**Work instruction A**
In the listing, transcribe every line from the one containing "Repertorio atti n." down to the one containing "mohli zaujímať...", both included. Leave the pictures out of your answer.

**Passage for review**
Content starts

Ireland has changed since 1976 however, and though the moral stranglehold of the Catholic
church has been largely broken, the Puritanism of political correctness has slipped
quickly and easily into the vacuum. The result is that there are still plenty of moments
in The Matchmaker that challenge the audience. Its casual sexism and racism makes
you shift uncomfortably as you laugh yourself silly. Its way of describing how men and
women see each other is a far cry from the world of twee self-help books and gender
sensitivity training.
The story of a man who deals with his wifes frigidity by slipping
poitin into her hot milk smacks of date rape, yet with the warm and human way he describes
it, you still find yourself seeing the funny side. The story of a man chasing a woman
around a table in a pub with his trousers round his ankles is potentially horrific, yet
seems logical under the circumstances as you hear tell of the consequences. Its climactic
confrontation between the eponymous hero and a local priest is still a powerful moment,
not because his defiance of the Church is shocking, but because it now seems prescient and
righteous in a way which vindicates much of what Keane had to say elsewhere.
Yet underlying The Matchmaker's challenge to
decency is a strong sense of human need. The play ends with a powerful
assertion of the importance of human contact which transgresses ephemeral social concerns.
The phrase looking for love has never seemed so apt, even when all anyone
seems really to want is a good roll in the hay (or ride on the horse, or pound on the
anvil... take your pick of euphemisms; theyre all in there somewhere). Keane knows
people and he gets to the heart of his characters with great skill .

Content ends

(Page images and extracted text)
Content starts

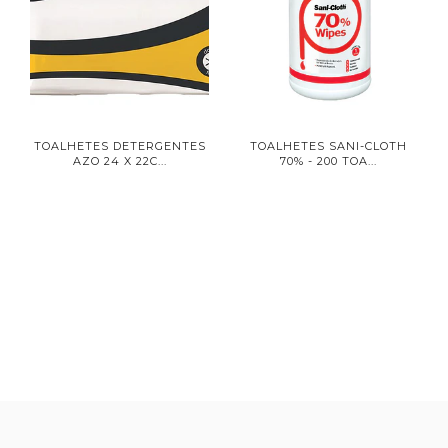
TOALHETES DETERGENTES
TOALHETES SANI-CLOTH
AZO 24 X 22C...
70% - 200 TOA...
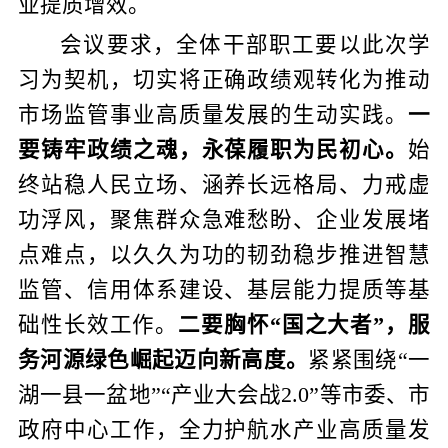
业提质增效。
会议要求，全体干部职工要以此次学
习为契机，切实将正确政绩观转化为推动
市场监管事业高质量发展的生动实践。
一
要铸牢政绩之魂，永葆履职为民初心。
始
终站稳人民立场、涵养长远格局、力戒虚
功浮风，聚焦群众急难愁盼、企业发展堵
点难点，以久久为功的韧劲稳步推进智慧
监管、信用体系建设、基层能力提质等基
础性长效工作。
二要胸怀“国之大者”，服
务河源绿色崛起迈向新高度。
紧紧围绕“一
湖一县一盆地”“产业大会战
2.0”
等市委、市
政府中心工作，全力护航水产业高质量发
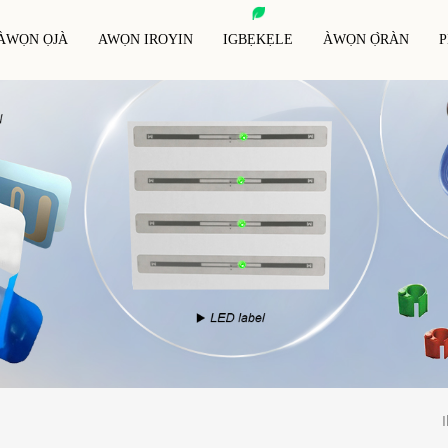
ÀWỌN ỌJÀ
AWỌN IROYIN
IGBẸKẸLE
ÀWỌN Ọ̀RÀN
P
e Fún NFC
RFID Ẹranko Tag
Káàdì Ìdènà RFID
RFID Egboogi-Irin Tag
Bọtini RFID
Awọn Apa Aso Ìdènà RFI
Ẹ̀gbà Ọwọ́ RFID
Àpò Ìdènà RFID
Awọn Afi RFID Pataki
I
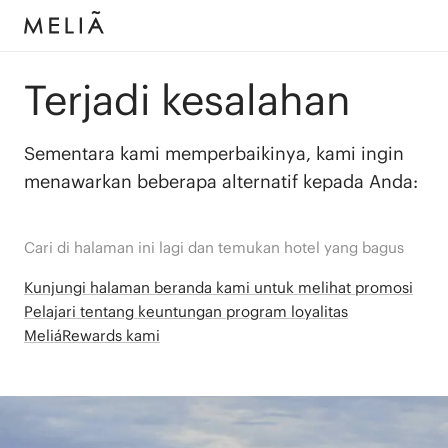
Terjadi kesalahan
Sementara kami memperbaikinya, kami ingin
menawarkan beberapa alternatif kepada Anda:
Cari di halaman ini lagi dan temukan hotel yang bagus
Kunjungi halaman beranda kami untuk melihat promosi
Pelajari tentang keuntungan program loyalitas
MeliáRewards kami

Content ends
Content starts

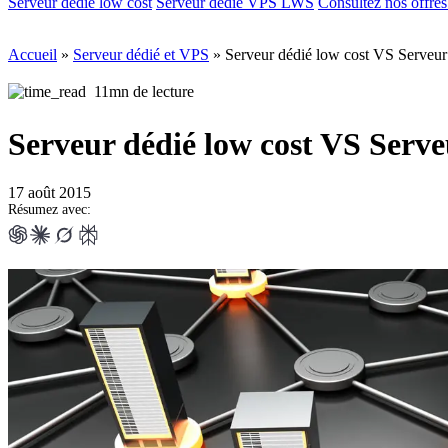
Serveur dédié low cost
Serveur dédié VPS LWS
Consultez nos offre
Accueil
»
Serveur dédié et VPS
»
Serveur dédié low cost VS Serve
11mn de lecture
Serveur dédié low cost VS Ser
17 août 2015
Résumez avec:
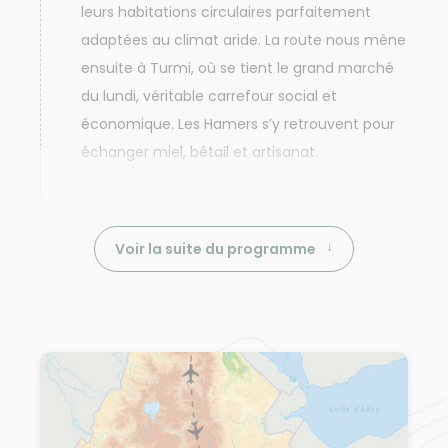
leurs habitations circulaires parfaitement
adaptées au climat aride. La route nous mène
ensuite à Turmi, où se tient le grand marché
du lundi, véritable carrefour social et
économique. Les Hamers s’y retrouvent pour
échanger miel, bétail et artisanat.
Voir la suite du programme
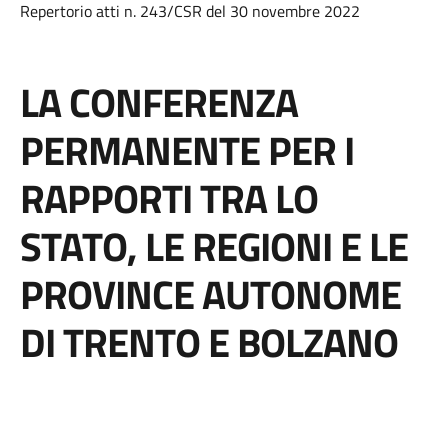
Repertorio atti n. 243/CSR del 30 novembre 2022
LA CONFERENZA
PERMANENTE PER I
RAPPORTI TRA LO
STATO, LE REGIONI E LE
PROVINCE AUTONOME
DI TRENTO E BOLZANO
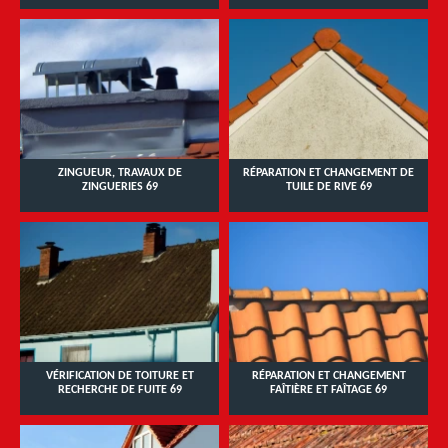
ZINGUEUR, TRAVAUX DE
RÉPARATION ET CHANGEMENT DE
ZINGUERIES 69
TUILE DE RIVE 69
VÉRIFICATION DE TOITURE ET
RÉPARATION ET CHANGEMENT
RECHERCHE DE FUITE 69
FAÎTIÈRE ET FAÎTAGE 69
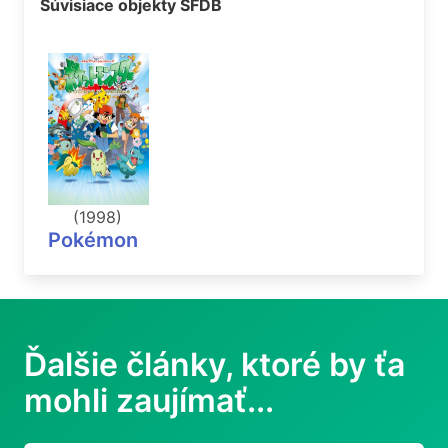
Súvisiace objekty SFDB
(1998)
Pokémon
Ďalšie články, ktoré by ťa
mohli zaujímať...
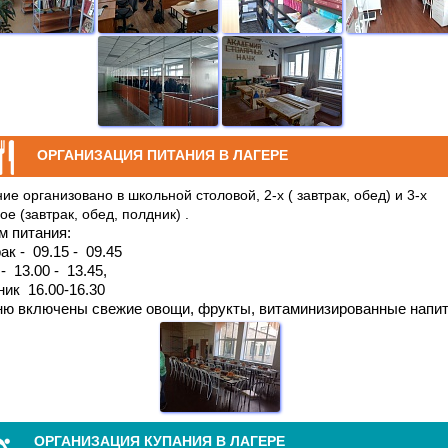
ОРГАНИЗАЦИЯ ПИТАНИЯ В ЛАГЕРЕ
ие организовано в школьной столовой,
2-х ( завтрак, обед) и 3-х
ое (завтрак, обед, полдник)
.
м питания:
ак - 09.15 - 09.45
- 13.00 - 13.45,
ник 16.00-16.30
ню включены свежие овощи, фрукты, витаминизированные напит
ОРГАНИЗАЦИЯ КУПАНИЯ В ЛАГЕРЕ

Content ends

**Work instruction B**
Reproduce the review of The Matchmaker word for word, from "Ireland has changed" down to "sensitivity training.".

**Exercise output A**
Repertorio atti n. 243/CSR del 30 novembre 2022
LA CONFERENZA
PERMANENTE PER I
RAPPORTI TRA LO
STATO, LE REGIONI E LE
PROVINCE AUTONOME
DI TRENTO E BOLZANO
ZINGUEUR, TRAVAUX DE
RÉPARATION ET CHANGEMENT DE
ZINGUERIES 69
TUILE DE RIVE 69
VÉRIFICATION DE TOITURE ET
RÉPARATION ET CHANGEMENT
RECHERCHE DE FUITE 69
FAÎTIÈRE ET FAÎTAGE 69
Súvisiace objekty SFDB
(1998)
Pokémon
Ďalšie články, ktoré by ťa
mohli zaujímať...

**Exercise output B**
Ireland has changed since 1976 however, and though the moral stranglehold of the Catholic
church has been largely broken, the Puritanism of political correctness has slipped
quickly and easily into the vacuum. The result is that there are still plenty of moments
in The Matchmaker that challenge the audience. Its casual sexism and racism makes
you shift uncomfortably as you laugh yourself silly. Its way of describing how men and
women see each other is a far cry from the world of twee self-help books and gender
sensitivity training.